What is needed
Write out every line of the listing below word for word, keeping the original spelling, punctuation and line breaks.

Listing excerpted from a collection:
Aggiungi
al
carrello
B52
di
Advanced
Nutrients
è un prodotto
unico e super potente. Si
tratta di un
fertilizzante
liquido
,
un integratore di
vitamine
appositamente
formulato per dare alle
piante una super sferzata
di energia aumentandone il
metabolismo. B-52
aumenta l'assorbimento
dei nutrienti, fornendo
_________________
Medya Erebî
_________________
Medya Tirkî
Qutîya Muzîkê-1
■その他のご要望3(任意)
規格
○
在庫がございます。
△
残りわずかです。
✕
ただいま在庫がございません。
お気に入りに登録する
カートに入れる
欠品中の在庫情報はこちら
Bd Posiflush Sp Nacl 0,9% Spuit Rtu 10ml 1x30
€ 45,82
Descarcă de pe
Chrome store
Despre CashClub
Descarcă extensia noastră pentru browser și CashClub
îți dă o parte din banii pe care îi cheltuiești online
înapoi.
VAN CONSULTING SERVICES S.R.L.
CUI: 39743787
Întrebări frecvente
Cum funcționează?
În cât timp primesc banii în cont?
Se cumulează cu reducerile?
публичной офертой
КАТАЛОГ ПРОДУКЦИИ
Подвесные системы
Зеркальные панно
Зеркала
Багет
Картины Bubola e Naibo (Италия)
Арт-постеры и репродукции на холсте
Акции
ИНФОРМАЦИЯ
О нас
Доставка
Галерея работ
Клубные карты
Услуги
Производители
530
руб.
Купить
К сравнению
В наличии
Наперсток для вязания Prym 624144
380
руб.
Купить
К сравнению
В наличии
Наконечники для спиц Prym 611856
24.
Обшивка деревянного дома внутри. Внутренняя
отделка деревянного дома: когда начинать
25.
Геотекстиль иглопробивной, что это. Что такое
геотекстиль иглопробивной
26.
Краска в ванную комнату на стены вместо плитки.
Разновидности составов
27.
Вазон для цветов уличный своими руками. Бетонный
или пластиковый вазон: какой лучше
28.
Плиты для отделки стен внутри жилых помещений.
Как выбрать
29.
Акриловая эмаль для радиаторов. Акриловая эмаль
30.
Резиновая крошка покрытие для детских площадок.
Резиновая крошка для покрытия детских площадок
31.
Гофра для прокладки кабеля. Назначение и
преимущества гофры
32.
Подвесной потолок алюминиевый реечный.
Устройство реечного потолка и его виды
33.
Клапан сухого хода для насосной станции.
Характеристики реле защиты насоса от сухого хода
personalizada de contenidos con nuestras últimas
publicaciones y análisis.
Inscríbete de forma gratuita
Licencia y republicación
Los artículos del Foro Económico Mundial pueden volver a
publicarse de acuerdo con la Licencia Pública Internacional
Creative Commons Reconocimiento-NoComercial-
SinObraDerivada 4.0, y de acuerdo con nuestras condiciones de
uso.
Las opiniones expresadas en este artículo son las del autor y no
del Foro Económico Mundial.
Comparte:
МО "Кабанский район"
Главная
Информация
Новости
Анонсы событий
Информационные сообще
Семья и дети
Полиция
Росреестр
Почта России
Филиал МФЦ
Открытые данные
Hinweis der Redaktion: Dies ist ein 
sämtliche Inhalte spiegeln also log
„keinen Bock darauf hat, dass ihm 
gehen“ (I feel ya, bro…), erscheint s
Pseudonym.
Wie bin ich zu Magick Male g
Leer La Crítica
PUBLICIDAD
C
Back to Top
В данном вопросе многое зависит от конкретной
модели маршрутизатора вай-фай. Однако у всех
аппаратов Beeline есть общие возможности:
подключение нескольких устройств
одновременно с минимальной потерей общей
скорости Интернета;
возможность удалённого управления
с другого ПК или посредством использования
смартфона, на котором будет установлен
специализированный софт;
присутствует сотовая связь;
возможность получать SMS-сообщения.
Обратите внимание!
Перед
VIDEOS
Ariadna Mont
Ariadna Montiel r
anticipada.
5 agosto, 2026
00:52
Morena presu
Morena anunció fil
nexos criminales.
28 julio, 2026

Answer to this task
Aggiungi
al
carrello
B52
di
Advanced
Nutrients
è un prodotto
unico e super potente. Si
tratta di un
fertilizzante
liquido
,
un integratore di
vitamine
appositamente
formulato per dare alle
piante una super sferzata
di energia aumentandone il
metabolismo. B-52
aumenta l'assorbimento
dei nutrienti, fornendo
_________________
Medya Erebî
_________________
Medya Tirkî
Qutîya Muzîkê-1
■その他のご要望3(任意)
規格
○
在庫がございます。
△
残りわずかです。
✕
ただいま在庫がございません。
お気に入りに登録する
カートに入れる
欠品中の在庫情報はこちら
Bd Posiflush Sp Nacl 0,9% Spuit Rtu 10ml 1x30
€ 45,82
Descarcă de pe
Chrome store
Despre CashClub
Descarcă extensia noastră pentru browser și CashClub
îți dă o parte din banii pe care îi cheltuiești online
înapoi.
VAN CONSULTING SERVICES S.R.L.
CUI: 39743787
Întrebări frecvente
Cum funcționează?
În cât timp primesc banii în cont?
Se cumulează cu reducerile?
публичной офертой
КАТАЛОГ ПРОДУКЦИИ
Подвесные системы
Зеркальные панно
Зеркала
Багет
Картины Bubola e Naibo (Италия)
Арт-постеры и репродукции на холсте
Акции
ИНФОРМАЦИЯ
О нас
Доставка
Галерея работ
Клубные карты
Услуги
Производители
530
руб.
Купить
К сравнению
В наличии
Наперсток для вязания Prym 624144
380
руб.
Купить
К сравнению
В наличии
Наконечники для спиц Prym 611856
24.
Обшивка деревянного дома внутри. Внутренняя
отделка деревянного дома: когда начинать
25.
Геотекстиль иглопробивной, что это. Что такое
геотекстиль иглопробивной
26.
Краска в ванную комнату на стены вместо плитки.
Разновидности составов
27.
Вазон для цветов уличный своими руками. Бетонный
или пластиковый вазон: какой лучше
28.
Плиты для отделки стен внутри жилых помещений.
Как выбрать
29.
Акриловая эмаль для радиаторов. Акриловая эмаль
30.
Резиновая крошка покрытие для детских площадок.
Резиновая крошка для покрытия детских площадок
31.
Гофра для прокладки кабеля. Назначение и
преимущества гофры
32.
Подвесной потолок алюминиевый реечный.
Устройство реечного потолка и его виды
33.
Клапан сухого хода для насосной станции.
Характеристики реле защиты насоса от сухого хода
personalizada de contenidos con nuestras últimas
publicaciones y análisis.
Inscríbete de forma gratuita
Licencia y republicación
Los artículos del Foro Económico Mundial pueden volver a
publicarse de acuerdo con la Licencia Pública Internacional
Creative Commons Reconocimiento-NoComercial-
SinObraDerivada 4.0, y de acuerdo con nuestras condiciones de
uso.
Las opiniones expresadas en este artículo son las del autor y no
del Foro Económico Mundial.
Comparte:
МО "Кабанский район"
Главная
Информация
Новости
Анонсы событий
Информационные сообще
Семья и дети
Полиция
Росреестр
Почта России
Филиал МФЦ
Открытые данные
Hinweis der Redaktion: Dies ist ein 
sämtliche Inhalte spiegeln also log
„keinen Bock darauf hat, dass ihm 
gehen“ (I feel ya, bro…), erscheint s
Pseudonym.
Wie bin ich zu Magick Male g
Leer La Crítica
PUBLICIDAD
C
Back to Top
В данном вопросе многое зависит от конкретной
модели маршрутизатора вай-фай. Однако у всех
аппаратов Beeline есть общие возможности:
подключение нескольких устройств
одновременно с минимальной потерей общей
скорости Интернета;
возможность удалённого управления
с другого ПК или посредством использования
смартфона, на котором будет установлен
специализированный софт;
присутствует сотовая связь;
возможность получать SMS-сообщения.
Обратите внимание!
Перед
VIDEOS
Ariadna Mont
Ariadna Montiel r
anticipada.
5 agosto, 2026
00:52
Morena presu
Morena anunció fil
nexos criminales.
28 julio, 2026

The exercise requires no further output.